I believe that training can play a significant role in being more cost-effective and allowing for a more considered approach to steel construction issues, wherever one is in the steel value chain. By ensuring that the professional team is communicating with the fabricators, who in turn are aligned to merchants, the flexibility in design approach can only benefit all parties.”

SAISC 2023 Annual Steel Awards

The event also featured a marketing update from the SAISC’s management consultant, Denise Sherman, on various planned initiatives and events that will leverage the revamped Institute website’s and their drive to digitise: from online education and training to the new digital entry procedure for the forthcoming SAISC 2023 Annual Steel Awards.

This signature event held by the Institute draws participants from all over South Africa through its promotion of steel in all its forms and applications throughout the industry. Last year’s Steel Awards – the first in-person SAISC since the pandemic – was enormously successful, with over 700 attendees who gathered to celebrate iconic steel construction projects, and garnering significant media coverage and profiling as a result.

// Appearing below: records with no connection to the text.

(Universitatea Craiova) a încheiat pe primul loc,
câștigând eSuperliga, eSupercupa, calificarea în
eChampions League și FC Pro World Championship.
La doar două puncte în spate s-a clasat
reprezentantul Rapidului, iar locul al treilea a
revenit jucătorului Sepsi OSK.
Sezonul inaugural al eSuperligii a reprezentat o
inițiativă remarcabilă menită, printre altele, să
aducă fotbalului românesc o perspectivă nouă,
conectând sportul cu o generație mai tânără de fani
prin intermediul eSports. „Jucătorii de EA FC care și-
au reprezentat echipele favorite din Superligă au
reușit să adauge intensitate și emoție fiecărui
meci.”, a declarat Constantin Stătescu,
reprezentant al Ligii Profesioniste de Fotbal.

Gebremeskel notes: “The Institute’s Annual Steel Awards are generally regarded as being a flagship event in the annual steel calendar: a triumph of local architecture, design and construction, in accordance with the highest global standards.

“We look forward to receiving and facilitating the judging of the entries for our 2023 Annual Steel Awards, and continuing to play our role in facilitating a stronger, greener and more effective local steel industry,” he concludes.